14 thoughts on “Ask QBQ! Author John Miller Your Questions

  1. Dan Erickson says:

    Cherish the toddler age. My daughter’s almost eight and now I see little girls like yours and get all mushy. The book sounds good. I read several parenting books over the past few years. One of my favorites was “Nurture Shock.”

    1. Jon Stolpe says:

      And my daughter’s almost 16, Dan. Enjoy these days. It goes by so fast.

      My question for John: I’m not a perfect parent, my parents weren’t perfect parents, and my grandparents weren’t perfect parents either. For those of us with older kids (AKA teenagers), how do we deal with a past of parenting that may not have been as intentional as desired? What recommendations do you have for parents to kick-start their parental leadership after former lapses in leadership?

      1. Matt McWilliams says:

        Really great question Jon!

      2. Wade_Thorson says:

        Great questions Jon in regards to how to kick-start the perental leadership, I think that is true for most parents where they weren’t succesful in the beginning and now would like to improve things and make up for lost time.

  2. Lily Kreitinger says:

    I’ve placed my order for Parenting the QBQ Way and can’t wait to read it!
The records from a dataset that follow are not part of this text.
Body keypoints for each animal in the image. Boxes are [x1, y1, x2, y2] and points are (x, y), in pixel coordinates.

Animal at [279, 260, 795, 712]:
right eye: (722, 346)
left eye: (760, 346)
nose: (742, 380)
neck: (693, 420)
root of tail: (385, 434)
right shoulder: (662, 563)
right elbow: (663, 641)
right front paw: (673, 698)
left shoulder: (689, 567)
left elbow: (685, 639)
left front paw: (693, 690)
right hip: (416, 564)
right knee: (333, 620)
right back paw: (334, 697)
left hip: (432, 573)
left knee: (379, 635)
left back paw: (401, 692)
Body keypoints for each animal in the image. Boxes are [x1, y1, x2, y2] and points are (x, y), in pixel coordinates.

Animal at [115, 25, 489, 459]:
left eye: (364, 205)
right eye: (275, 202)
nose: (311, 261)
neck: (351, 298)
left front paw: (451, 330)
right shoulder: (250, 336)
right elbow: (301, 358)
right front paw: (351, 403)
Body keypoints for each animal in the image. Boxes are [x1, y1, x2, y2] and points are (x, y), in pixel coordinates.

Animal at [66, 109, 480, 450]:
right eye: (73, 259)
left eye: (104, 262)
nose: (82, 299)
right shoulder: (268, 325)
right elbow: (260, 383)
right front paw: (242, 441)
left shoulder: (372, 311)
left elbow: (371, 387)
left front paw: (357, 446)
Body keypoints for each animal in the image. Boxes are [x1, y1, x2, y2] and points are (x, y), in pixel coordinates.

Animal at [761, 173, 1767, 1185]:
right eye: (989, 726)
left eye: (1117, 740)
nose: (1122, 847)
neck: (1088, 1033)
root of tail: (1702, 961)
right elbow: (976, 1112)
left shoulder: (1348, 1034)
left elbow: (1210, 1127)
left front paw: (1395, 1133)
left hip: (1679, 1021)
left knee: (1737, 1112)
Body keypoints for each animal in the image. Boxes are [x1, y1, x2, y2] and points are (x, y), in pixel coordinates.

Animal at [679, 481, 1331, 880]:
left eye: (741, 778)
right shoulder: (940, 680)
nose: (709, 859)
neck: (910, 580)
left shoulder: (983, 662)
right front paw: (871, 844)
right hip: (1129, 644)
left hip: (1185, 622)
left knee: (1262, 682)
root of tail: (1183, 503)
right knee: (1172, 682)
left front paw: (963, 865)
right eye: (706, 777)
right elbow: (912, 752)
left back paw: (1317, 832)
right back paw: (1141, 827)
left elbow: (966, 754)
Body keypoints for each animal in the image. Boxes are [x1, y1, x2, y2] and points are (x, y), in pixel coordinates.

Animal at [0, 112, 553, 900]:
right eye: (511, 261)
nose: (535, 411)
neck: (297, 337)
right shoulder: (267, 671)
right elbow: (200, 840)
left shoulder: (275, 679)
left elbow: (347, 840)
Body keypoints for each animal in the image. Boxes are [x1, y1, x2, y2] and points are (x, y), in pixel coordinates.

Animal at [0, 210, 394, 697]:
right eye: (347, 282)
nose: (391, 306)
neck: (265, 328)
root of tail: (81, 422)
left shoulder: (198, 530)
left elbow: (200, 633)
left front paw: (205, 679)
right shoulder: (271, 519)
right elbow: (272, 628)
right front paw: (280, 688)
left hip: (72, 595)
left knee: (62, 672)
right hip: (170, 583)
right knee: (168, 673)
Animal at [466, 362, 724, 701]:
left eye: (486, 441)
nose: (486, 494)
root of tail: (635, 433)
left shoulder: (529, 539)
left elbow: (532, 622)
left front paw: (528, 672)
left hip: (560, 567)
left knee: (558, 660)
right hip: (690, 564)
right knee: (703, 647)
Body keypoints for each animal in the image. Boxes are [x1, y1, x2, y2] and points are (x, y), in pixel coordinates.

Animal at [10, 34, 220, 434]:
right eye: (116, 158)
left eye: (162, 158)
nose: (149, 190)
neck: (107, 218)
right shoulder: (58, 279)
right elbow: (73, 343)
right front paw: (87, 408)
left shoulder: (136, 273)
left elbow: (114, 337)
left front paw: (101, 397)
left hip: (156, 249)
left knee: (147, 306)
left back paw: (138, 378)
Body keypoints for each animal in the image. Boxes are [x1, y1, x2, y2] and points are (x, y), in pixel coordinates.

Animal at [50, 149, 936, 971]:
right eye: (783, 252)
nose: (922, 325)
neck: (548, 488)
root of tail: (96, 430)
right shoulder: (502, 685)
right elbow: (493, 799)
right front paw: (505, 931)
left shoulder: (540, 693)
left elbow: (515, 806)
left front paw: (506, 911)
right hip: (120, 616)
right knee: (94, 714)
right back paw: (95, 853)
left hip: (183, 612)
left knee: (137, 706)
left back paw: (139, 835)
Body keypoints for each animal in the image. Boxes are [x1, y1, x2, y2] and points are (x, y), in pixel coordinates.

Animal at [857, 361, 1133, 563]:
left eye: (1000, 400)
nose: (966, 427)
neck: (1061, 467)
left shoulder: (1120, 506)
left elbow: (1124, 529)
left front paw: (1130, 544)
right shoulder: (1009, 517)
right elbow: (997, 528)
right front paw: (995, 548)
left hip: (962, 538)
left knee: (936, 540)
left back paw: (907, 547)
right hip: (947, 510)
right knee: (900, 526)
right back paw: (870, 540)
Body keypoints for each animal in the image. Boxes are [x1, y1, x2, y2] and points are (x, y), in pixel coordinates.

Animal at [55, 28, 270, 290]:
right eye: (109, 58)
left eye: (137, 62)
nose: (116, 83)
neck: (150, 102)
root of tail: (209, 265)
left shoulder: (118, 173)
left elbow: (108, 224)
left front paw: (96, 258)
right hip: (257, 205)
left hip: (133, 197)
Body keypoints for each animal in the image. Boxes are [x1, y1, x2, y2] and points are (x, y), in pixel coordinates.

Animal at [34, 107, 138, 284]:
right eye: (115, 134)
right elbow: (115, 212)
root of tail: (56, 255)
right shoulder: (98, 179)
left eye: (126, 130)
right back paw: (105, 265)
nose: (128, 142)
This is my (long) question to John. “I enjoy the QBQ approach to life, business and parenting. I’ve found it so helpful and very easy to apply. I assume if we’re responsible for what our kids are doing “wrong” we must also be responsible for what they do right. If they are polite, kind, courageous, spiritual… it’s also because of how we parent. How can we encourage ourselves and other parents to see beyond the mess and look at the rewards?”

    1. Bob Winchester says:

      Oooh, good one! Encouragement is oxygen to the soul, right?

      1. Matt McWilliams says:

        I agree with Bob. Great question @lilykreitinger:disqus

  3. Bob Winchester says:

    Sounds pretty cool Matt! Looking forward to it. QBQ definitely influences me daily. I’ll have to pickup a copy of Parenting the QBQ Way!

  4. Tammy Helfrich says:

    Sounds like a great series.

  5. Wade_Thorson says:

    Thanks Matt for doing this series, I haven’t read Parenting teh QBQ Way yet, but I have read the QBQ book. The parenting side will be a great series, and will help me in parenting my 5 kids. I will put together a couple questions for you as well.

    1. Matt McWilliams says:

      Look forward to them Wade!

      1. Wade_Thorson says:

        One of the challeges I see with my kids would be trying to get them excited about changing how they look at these questions. What can I do to help my kids have a drive to change from asking IQs to personnally accountable questions.

  6. I believe one of the most important skills we can teach our children is to problem solve. This often includes accountability and consequences. We can talk until we are blue in the face, telling them to “put on a jacket” (I’m talking school aged children here) – we can explain that they will catch cold (which isn’t true – colds are viruses and are not transmitted through cold temperatures) or that they will freeze to death (which is probably an exaggeration, depending on where you live). Yet if we let them choose for themselves, be accountable for their actions, and they end up being cold – the lesson is learned, which they taught themselves. It’s hard not to constantly nag…I mean “shepherd” 🙂 but I would rather they learn at an early age that there are consequences for decisions – while the consequences are realitively minor. I also believe in allowing the child to make choices. It gives them power. Not the “I am so special” power that leads to a sense of entitlement – but the power of a voice and a choice. This sounds like an excellent resource for parents. Thanks for sharing.

    1. Matt McWilliams says:

      Well said Lulu!

      Where did that myth of catching cold IN the cold come from anyway? Or not to swim for 30 minutes after eating? Or that reading in bad light ruins your eyes?

      I’d say my favorite parentism is when, in mid-June, a parent tells his or her four year-old in the store, “If you don’t behave right now, Santa Claus is not coming.”

      Why not something more practical? Like, “If you don’t start behaving, I am not fully funding your college fund this year.” That’d be funny.